Too little too late?
The single-core (two threads) Z670 runs at 1.5 GHz and has 512 KB L2 cache. The 45 nm CPU is combined with the SM35 I/O controller and comes with the GMA 600 graphics core (which is based on a PowerVR SGX 535 chip) as well as support for up to 2 GB of DDR2-800 memory. Oak Trail runs at about 3 watts TDP, which is not really low in comparison to the original Atoms and not low in comparison to its ARM rivals.
It's good news that Intel has finally released an tablet processor, but I doubt that this platform can dent ARM's dominance in the market. The Z670, which continues the rather unsuccessful original Atom Z500 series with Silverthorne core, has not the specs that would allow it to attract much interest - it is state of the industry at best (while we do have to wait for first benchmark results.) It is a single-core processor that will run 1080p video, but that's about it. Atom's rivals are dual-cores right now, and they are moving to triple- and quad-core versions soon. It will be difficult to score any meaningful design wins right now, even if Intel says that Oak Trail will be found in 35 tablet designs soon.

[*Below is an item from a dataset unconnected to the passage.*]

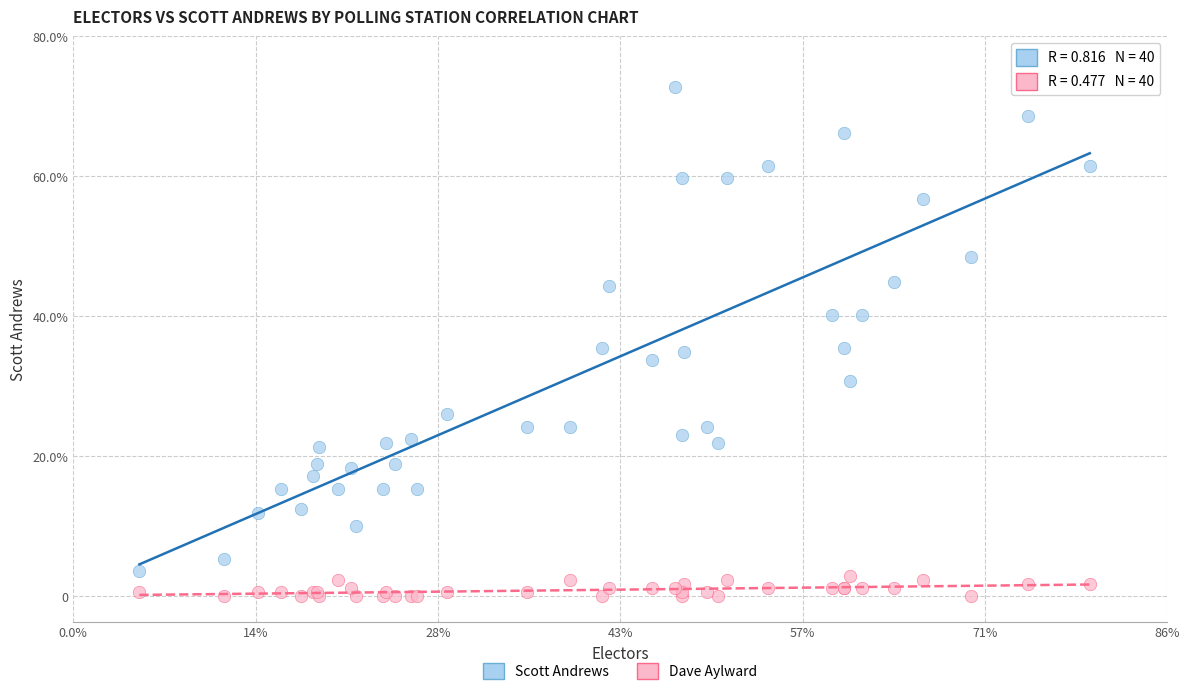

Which series has the widest spread of Y values?

Scott Andrews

Its biggest problem may be its price. The Z670 is priced at $75, which is not only more expensive than the comparable (but more power-hungry) 1.83 GHz N470, which targets netbooks. I am not quite sure who is setting the pricing at Intel, but a chip that costs Intel about $5 to produce (according to our industry sources) and a chip that needs to compete with the iPad in price regions as low as $500 for entire tablets is not exactly aggressive. Intel may have killed Oak Trail right out of the gate. These processors need to be extremely cheap as they have become commodity devices that are not really in the focus of consumers anymore and therefore cannot carry a premium.
Oak Trail won't have a shot at the market today. We will wait for the 32 nm Cedar Trail platform in H2 of this year and hope that the chip will be faster, will come as a dual-core version, consumer less than half the power of Oak Trail and cost about one third of today's product.